◆ ABOUT THIS EXERCISE ◆
Scan the data for "objects" and copy the lines it appears in.

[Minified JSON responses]
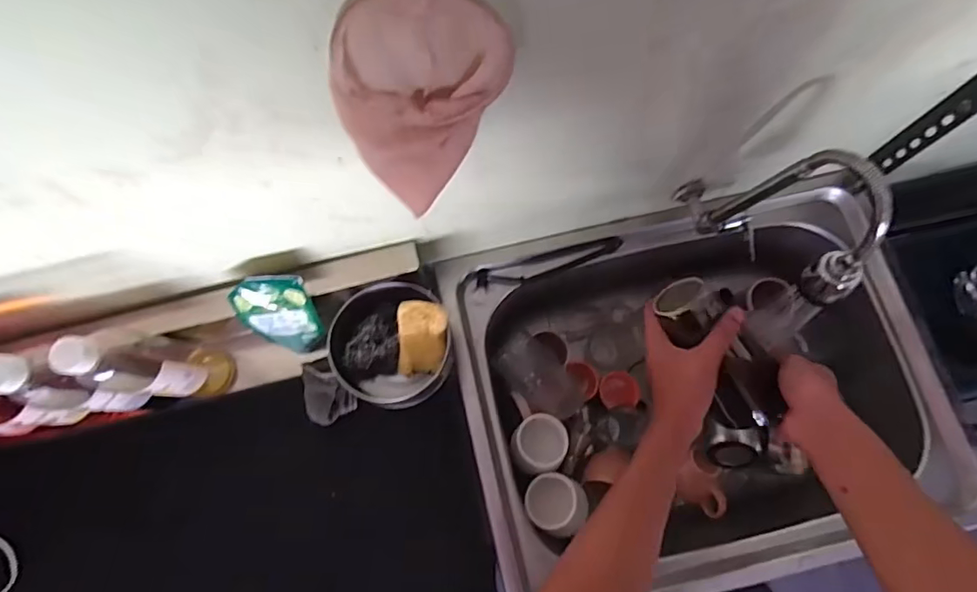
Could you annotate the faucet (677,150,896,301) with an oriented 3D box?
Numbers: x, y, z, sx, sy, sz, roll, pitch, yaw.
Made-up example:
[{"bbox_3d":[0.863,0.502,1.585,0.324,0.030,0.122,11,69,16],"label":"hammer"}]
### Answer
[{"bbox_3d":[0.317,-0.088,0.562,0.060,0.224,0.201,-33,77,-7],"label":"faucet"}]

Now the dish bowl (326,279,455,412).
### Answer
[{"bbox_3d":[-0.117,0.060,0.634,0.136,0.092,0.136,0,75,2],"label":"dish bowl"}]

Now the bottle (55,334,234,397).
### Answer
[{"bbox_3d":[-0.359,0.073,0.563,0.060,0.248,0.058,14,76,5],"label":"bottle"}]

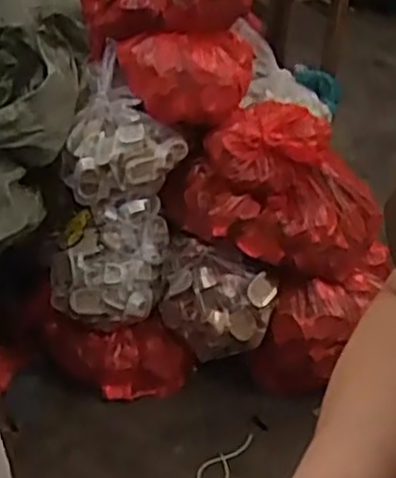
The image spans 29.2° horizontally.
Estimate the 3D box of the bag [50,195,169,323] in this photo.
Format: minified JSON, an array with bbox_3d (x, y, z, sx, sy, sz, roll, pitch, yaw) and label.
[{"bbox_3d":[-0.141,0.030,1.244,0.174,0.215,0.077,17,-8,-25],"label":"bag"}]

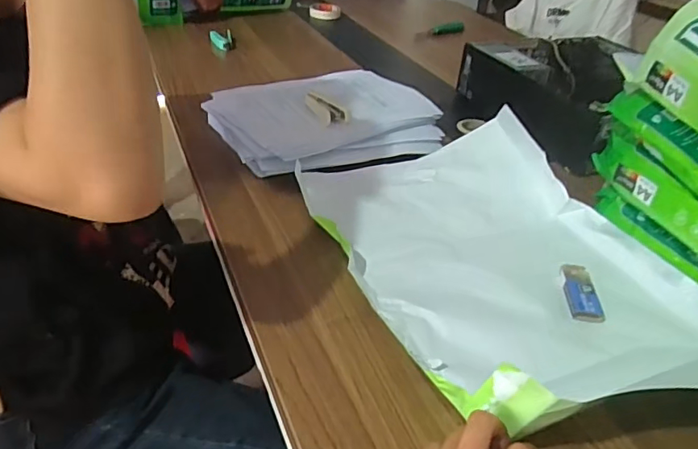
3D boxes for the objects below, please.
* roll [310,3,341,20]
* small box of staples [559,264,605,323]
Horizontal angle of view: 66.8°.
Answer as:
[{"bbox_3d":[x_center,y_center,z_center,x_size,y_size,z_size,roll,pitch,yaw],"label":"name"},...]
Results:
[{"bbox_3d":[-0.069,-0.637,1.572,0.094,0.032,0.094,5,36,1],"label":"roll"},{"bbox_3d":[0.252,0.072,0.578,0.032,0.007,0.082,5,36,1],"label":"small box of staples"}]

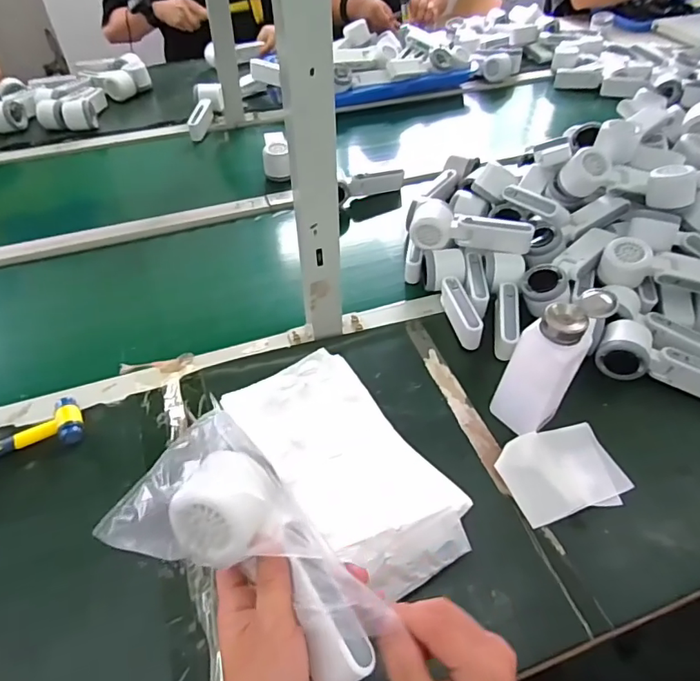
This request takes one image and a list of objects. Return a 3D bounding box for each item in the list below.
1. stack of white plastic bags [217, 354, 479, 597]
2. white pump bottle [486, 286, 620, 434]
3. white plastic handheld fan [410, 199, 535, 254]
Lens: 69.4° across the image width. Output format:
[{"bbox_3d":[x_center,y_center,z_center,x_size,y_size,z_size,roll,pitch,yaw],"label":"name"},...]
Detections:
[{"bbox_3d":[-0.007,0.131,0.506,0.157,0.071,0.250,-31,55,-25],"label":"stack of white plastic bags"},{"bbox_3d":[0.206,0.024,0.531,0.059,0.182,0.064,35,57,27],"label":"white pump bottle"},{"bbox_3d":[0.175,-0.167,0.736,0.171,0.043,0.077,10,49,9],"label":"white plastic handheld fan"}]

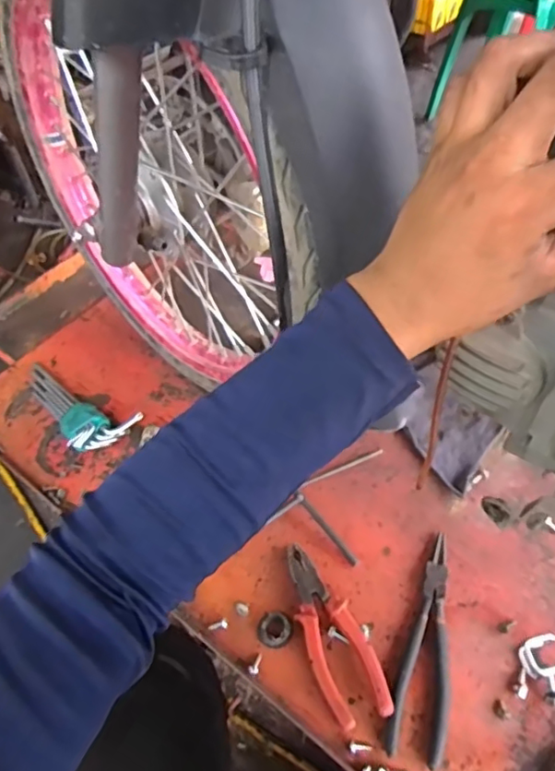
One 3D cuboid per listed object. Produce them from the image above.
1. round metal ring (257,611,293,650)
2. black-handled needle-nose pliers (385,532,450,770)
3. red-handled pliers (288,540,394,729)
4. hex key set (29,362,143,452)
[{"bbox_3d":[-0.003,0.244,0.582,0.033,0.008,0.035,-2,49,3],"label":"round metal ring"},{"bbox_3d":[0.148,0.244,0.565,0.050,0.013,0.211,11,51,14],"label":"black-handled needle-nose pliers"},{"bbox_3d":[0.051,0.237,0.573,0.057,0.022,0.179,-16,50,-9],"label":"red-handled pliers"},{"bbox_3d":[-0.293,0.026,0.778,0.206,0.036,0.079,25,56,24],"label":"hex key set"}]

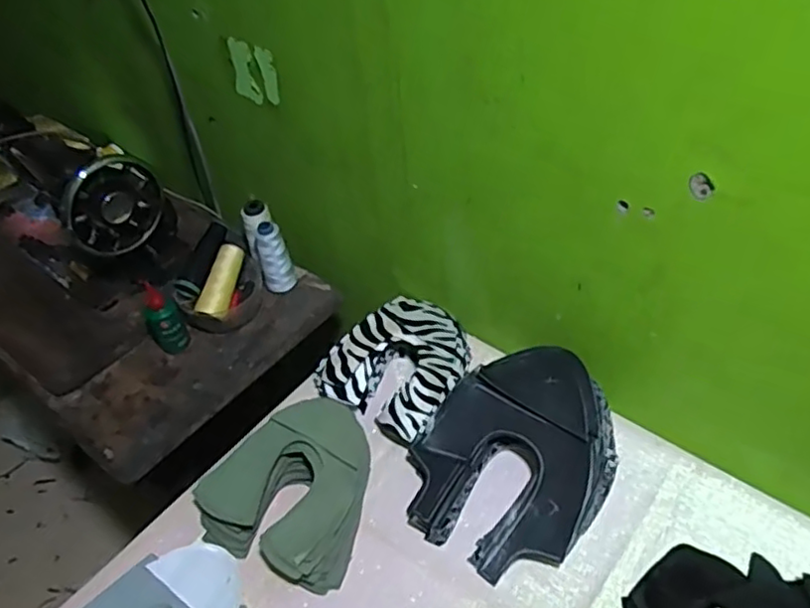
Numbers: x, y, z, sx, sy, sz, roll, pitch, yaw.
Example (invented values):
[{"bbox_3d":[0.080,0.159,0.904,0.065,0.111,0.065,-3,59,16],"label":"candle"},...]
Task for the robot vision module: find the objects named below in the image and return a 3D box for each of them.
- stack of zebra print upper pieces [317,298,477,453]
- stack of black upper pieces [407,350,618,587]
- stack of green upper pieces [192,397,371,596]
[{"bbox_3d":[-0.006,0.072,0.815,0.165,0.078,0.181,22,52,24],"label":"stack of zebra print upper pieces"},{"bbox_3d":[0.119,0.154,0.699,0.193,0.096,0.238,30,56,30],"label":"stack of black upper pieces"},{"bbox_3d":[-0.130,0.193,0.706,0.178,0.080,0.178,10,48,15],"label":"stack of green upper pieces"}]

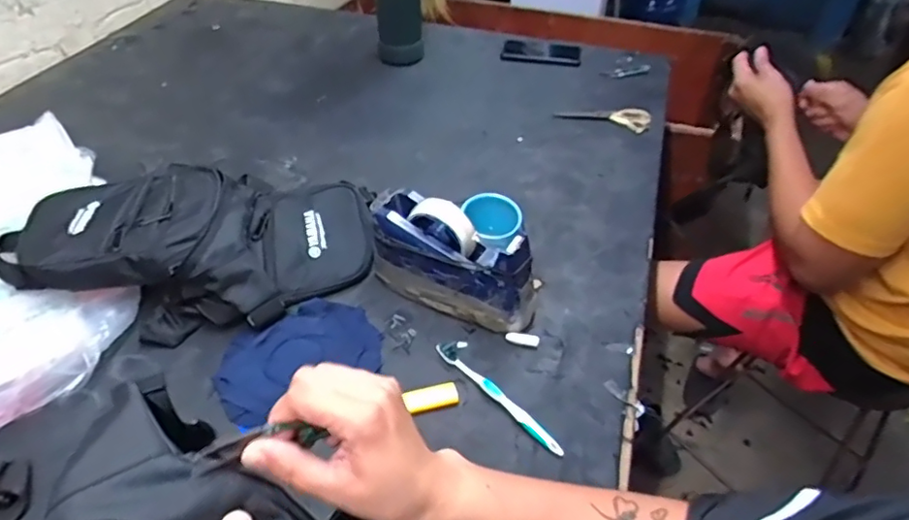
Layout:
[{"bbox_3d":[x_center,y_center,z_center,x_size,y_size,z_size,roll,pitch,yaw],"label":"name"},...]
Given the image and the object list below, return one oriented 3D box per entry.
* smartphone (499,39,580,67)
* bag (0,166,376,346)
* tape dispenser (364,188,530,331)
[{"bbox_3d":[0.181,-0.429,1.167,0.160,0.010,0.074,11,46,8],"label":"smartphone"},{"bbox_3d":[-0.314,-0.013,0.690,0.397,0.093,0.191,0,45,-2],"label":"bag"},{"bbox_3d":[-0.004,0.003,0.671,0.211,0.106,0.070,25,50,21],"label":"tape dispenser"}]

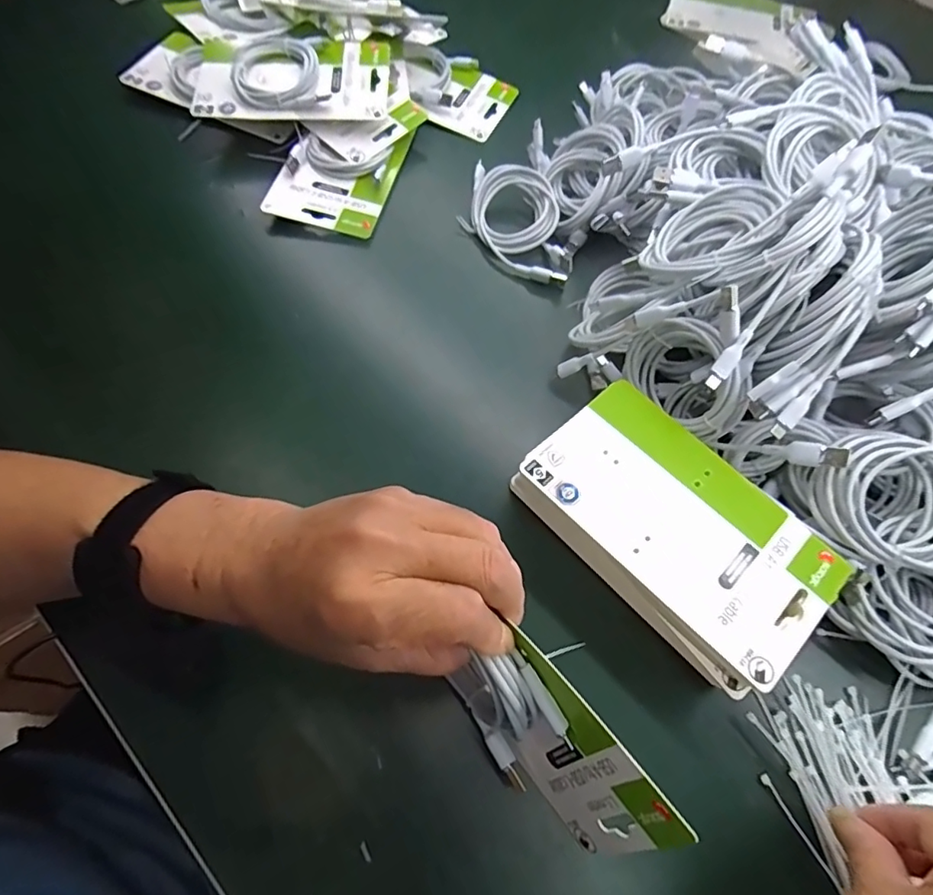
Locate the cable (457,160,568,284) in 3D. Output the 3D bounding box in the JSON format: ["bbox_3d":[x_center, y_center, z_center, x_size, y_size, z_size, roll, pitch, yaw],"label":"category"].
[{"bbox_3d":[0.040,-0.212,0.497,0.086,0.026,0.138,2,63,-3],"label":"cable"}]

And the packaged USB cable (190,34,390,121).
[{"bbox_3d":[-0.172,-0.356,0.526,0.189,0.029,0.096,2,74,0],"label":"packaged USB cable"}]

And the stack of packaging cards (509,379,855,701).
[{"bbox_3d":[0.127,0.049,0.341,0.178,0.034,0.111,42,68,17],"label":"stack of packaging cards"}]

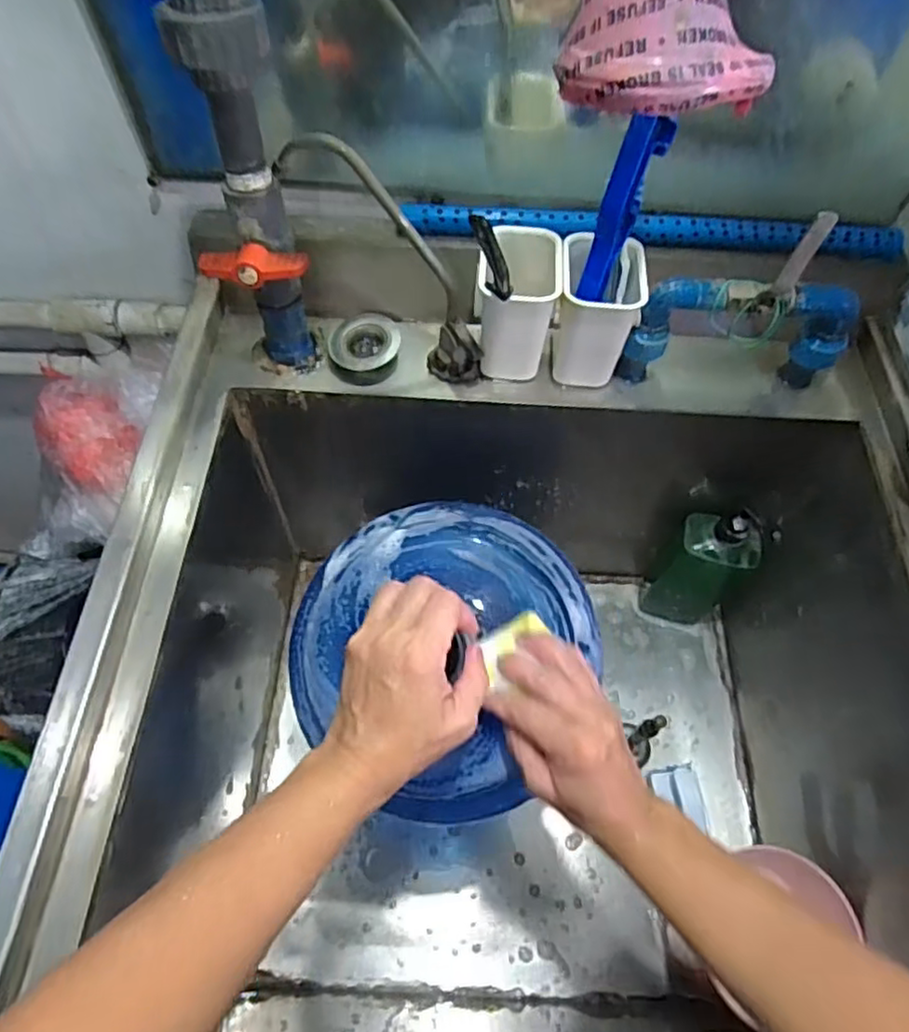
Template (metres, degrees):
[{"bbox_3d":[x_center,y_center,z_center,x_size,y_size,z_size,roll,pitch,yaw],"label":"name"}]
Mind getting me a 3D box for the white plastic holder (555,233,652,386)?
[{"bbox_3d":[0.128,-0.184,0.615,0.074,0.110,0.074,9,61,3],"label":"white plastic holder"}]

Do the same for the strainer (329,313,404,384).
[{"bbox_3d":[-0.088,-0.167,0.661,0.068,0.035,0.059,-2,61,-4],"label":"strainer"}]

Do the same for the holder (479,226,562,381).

◆ SOLUTION TO THE PROBLEM ◆
3D boxes for the objects below, please.
This request takes one image and a list of objects. Return a 3D bounding box for each item in the list below.
Task for the robot vision module: find the objects named below in the image and return a 3D box for each of them.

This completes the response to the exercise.